Representation learning is a key component in modern computer vision, enabling models to automatically learn rich, high-level features from raw data. In this project, we aim to advance representation learning techniques in computer vision in the following areas:
1. Football Tracking Data Understanding
In the current stage, we focus on learning representations for multi-player, ball-aware scenarios through tasks such as motion prediction. These representations will be evaluated on downstream tasks, including action recognition and possession detection.
2. Deep Continual Learning with Imbalanced Data for Intelligent Systems
Building on the robust representation learning frameworks established in the previous cycle, this project will now pivot to Deep Continual Learning with Imbalanced Data. The objective is to develop techniques that can learn from continuous streams of data without catastrophic forgetting, while specifically addressing class imbalance. The research will target computer vision benchmarks and possibly extend to NLP.
3. Steerable Latent World Models
In the current stage, we focus on systematically evaluating the proposed energy-based objective for latent world models. We would like to systematically evaluate aspects of our proposed energy-based model objective and general approach. These aspects include different theoretically motivated variations of the objective, recipes for the energy-based model (number of steps, other modeling choices etc.), and a study of scaling. The majority of the compute for this project will be required for the pre-training, with testing not requiring much. We estimate that this will require quite a few ablations, on the order of 300 training runs.

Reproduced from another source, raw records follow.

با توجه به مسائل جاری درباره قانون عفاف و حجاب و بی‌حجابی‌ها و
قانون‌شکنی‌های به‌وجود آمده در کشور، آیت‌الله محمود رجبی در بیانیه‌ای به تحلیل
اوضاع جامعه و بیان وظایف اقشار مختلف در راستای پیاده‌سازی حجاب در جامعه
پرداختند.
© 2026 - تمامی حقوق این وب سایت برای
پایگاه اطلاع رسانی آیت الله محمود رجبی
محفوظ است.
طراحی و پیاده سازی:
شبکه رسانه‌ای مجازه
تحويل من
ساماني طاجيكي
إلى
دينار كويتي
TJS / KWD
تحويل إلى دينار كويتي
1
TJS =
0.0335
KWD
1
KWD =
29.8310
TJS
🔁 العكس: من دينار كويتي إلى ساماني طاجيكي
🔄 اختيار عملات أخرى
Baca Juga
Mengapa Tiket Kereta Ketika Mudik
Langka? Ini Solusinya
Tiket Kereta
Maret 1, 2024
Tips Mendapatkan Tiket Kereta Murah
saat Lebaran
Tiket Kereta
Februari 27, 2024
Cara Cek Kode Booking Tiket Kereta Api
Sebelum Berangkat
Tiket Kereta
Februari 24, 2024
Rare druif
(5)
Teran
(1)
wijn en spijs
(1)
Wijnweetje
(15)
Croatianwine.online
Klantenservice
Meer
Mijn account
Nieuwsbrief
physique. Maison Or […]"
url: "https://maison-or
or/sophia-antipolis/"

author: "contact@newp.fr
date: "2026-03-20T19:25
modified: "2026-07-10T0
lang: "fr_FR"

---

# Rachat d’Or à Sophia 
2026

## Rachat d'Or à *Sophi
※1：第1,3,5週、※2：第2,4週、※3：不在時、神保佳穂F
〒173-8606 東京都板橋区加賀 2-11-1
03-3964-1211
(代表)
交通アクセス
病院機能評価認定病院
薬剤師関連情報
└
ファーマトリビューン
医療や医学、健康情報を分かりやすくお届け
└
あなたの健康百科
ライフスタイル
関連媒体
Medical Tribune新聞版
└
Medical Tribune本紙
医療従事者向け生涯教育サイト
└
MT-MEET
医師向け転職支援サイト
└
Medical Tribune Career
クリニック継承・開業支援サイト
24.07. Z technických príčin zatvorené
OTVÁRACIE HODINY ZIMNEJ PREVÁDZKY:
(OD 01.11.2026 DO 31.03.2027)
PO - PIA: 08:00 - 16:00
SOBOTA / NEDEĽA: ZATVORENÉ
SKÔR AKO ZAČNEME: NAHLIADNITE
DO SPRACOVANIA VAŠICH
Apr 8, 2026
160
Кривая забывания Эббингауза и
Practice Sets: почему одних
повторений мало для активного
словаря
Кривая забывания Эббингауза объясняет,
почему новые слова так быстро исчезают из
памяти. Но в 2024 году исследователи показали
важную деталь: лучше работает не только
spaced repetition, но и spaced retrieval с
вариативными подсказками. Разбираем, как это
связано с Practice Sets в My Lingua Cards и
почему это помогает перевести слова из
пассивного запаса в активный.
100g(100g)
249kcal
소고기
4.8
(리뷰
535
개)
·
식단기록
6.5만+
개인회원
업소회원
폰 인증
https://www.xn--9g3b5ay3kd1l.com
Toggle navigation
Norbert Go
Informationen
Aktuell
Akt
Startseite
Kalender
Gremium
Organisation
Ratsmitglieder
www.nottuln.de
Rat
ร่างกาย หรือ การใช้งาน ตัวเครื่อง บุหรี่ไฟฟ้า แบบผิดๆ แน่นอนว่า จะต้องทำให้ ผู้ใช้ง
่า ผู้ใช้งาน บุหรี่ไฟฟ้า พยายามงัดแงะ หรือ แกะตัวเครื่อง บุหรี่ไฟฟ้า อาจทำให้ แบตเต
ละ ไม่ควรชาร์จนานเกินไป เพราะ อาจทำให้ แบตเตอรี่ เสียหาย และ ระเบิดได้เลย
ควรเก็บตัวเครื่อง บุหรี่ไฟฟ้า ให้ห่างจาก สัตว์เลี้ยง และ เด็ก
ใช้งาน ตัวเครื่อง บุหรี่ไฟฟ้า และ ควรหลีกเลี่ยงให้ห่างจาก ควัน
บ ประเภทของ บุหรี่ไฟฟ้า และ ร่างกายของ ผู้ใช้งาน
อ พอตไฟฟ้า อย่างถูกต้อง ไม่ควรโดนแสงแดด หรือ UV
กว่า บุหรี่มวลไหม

4. Scalable Online Task-Free Continual Learning for Real-Time Adaptation in High-Stakes Dynamic Environments
This project develops a scalable Online Task-Free Continual Learning framework to enable AI models to learn incrementally from streaming data while mitigating catastrophic forgetting. The focus is on high-stakes, dynamic environments (e.g., healthcare), where models must adapt in real-time without retraining. We will explore novel architectures to balance stability and plasticity under strict computational constraints, with evaluations on evolving datasets and real-world benchmarks.